▶ [FRAGMENTO DEL DOCUMENTO]
+ + + + + + +

En este sentido, el mismo gobernador de la región carioca, Sergio Cabral, aseguró que hay zonas donde el «riesgo es muy grande» debido a las carencias medioambientales y de infraestructura de los barrios más humildes. Las fragilidades geográficas, la precariedad edilicia, y la falta de una política habitacional responsable – según el propio Carlos Minc, Secretario de Ambiente de Río de Janiero, “hubo un incentivo de varios prefectos (alcaldes o intendentes) para habitar zonas costeras inundables” -, conllevó a que el desastre natural derive en el peor de los escenarios: miles de personas perdieron los pocos bienes materiales con los que contaban. Por otro lado, también Adriana Caviedes, vocera de la Dirección de Gestión del Riesgo del Estado colombiano, graficó con claridad la situación provocada por las incesantes lluvias que se viven en su país desde hace meses: “Los deslizamientos de tierra y barro no entienden de obstáculos y acabaron con todo a su paso. Miles de colombianos escaparon con lo puesto, lo perdieron todo”.

+ + + + + + +

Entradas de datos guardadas
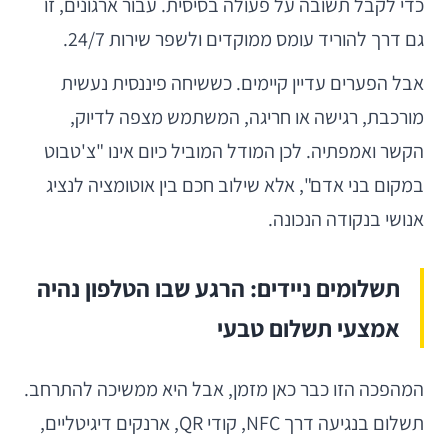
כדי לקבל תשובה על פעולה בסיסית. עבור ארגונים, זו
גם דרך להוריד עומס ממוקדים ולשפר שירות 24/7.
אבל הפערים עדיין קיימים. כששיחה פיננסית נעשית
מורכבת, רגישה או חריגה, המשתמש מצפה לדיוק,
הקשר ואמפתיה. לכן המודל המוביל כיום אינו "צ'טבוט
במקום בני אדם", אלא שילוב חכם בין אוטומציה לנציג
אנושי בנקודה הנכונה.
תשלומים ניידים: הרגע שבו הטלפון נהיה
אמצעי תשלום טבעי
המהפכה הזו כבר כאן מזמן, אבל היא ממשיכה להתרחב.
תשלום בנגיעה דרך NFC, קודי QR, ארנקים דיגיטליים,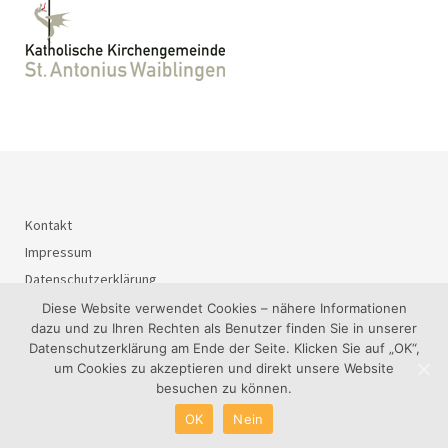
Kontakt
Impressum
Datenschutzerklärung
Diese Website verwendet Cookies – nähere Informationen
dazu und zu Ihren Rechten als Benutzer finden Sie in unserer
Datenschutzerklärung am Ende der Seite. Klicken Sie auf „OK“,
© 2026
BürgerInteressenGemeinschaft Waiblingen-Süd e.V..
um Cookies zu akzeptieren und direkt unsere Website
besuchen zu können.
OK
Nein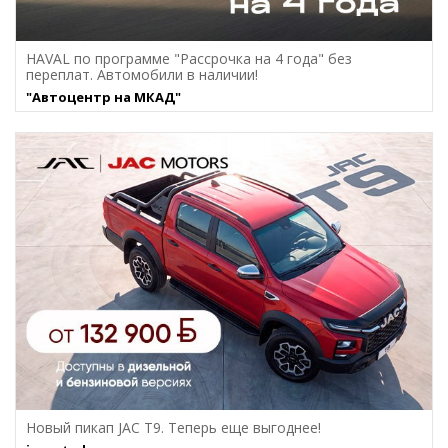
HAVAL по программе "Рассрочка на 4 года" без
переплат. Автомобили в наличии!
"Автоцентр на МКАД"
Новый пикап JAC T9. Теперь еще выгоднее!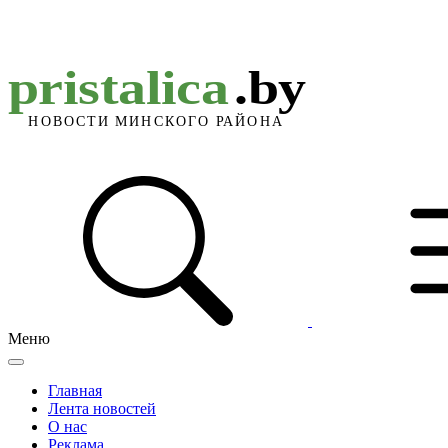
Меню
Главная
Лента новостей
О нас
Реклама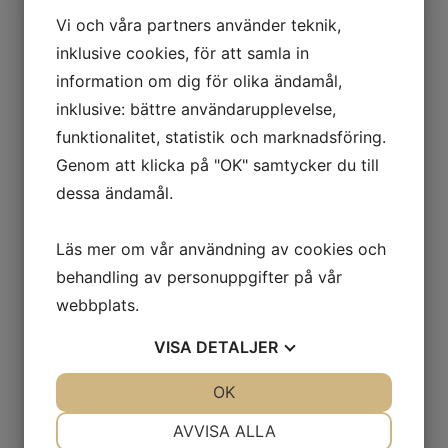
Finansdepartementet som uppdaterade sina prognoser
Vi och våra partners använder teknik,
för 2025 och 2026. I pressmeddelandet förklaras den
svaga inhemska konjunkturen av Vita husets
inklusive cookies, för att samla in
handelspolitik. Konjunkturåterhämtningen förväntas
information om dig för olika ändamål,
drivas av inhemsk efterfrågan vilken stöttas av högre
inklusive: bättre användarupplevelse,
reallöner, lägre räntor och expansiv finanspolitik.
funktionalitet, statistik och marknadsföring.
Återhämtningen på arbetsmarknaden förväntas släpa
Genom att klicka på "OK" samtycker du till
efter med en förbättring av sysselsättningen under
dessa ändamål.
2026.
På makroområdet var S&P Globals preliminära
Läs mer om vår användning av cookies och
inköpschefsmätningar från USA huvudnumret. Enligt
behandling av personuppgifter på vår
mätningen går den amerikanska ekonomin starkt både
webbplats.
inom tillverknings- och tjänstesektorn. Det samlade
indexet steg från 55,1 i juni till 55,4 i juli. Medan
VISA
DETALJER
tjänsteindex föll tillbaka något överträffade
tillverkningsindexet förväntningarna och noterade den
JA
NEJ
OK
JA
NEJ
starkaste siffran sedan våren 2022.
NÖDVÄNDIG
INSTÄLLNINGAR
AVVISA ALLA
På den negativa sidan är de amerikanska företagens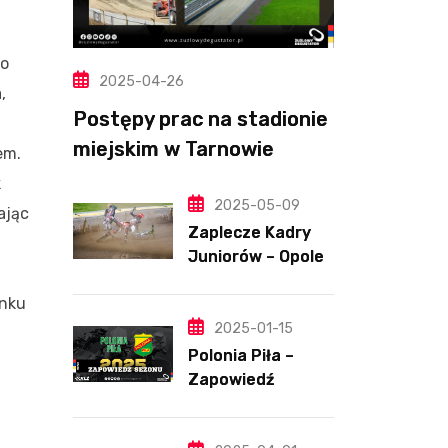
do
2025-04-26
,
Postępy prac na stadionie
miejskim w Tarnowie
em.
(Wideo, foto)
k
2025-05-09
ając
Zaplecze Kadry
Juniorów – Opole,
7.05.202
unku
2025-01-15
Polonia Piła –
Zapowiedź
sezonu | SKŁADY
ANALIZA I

+ + + + + + +

▶ [TAREAS DEL EJERCICIO]
1. Reescriba en forma de lista, y de manera más breve, el párrafo del fragmento que comienza con «En este sentido, el mismo gobernador», conservando sus datos principales.
2. Según el fragmento, ¿qué cargo ocupa Adriana Caviedes?
3. Prosiga el fragmento sobre las lluvias en Brasil y Colombia a partir de su última oración.

▶ [TAREAS RESUELTAS]
1.
- Sergio Cabral, gobernador de la región carioca, afirmó que en algunas zonas el «riesgo es muy grande» por las carencias medioambientales y de infraestructura de los barrios más humildes.
- Las fragilidades geográficas, la precariedad edilicia y la falta de una política habitacional responsable agravaron el desastre natural.
- Carlos Minc, secretario de Ambiente, señaló que varios prefectos incentivaron la ocupación de zonas costeras inundables.
- Como consecuencia, miles de personas perdieron los pocos bienes materiales que tenían.
- En Colombia, Adriana Caviedes, vocera de la Dirección de Gestión del Riesgo, describió los efectos de las lluvias que caen desde hace meses: los deslizamientos de tierra y barro arrasaron con todo, y miles de colombianos lo perdieron todo.

2. Es vocera de la Dirección de Gestión del Riesgo del Estado colombiano.

3.
La situación descripta dista mucho de compararse con la pérdida de un empleo temporal o la carencia de un bien puntual. El empezar de nuevo para aquellos que siempre han carecido de un capital físico y humano, puede acarrear consecuencias dolorosas para las futuras generaciones de sus familias que observan cada vez más alejada la posibilidad de escaparle al círculo vicioso de la pobreza. Peor aún, cuando observamos que los males se multiplican en el mundo subdesarrollado. A los 2,2 millones de «desplazados ambientales», debemos agregarle los 3 millones de colombianos que tuvieron que dejar sus hogares por la guerrilla, según cifras de la ONU. En total, suman más del 10% de la población del país cafetero.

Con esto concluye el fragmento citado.